▸ Records from a data source
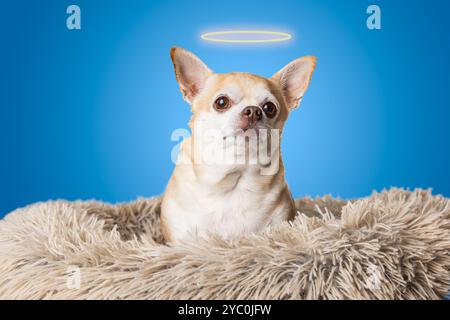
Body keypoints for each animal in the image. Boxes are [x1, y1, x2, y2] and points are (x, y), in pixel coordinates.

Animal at [162, 47, 316, 242]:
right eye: (221, 102)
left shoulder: (279, 221)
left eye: (269, 108)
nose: (253, 111)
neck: (236, 174)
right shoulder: (180, 237)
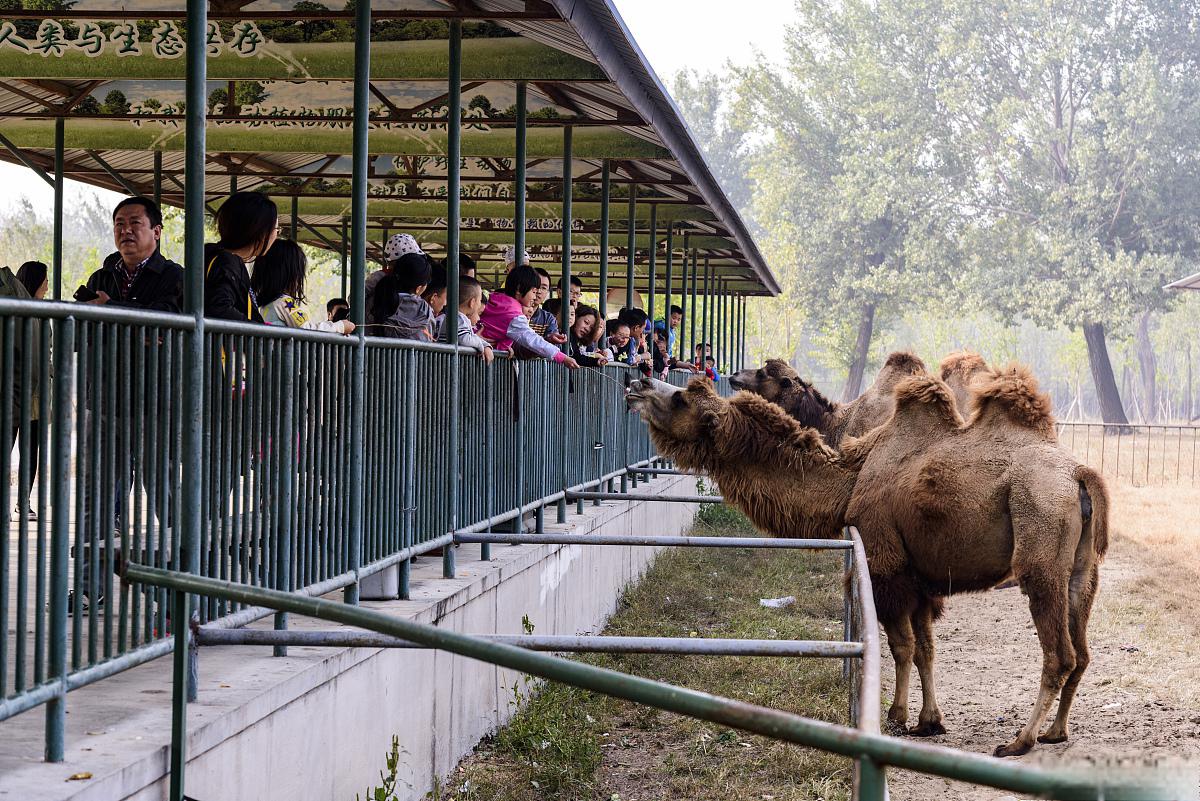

▸ AIM OF THE EXERCISE
Pictures aside, give the data again exactly as it appears.

▸ YOUR RESPONSE
Body keypoints for each animal in the image. Boxes are [x1, y1, x2, y2] and points are (x, y), in pixel coordinates.

Animal at [162, 47, 316, 242]:
right eye: (221, 102)
left shoulder: (279, 221)
left eye: (269, 108)
nose: (253, 111)
neck: (236, 174)
right shoulder: (180, 237)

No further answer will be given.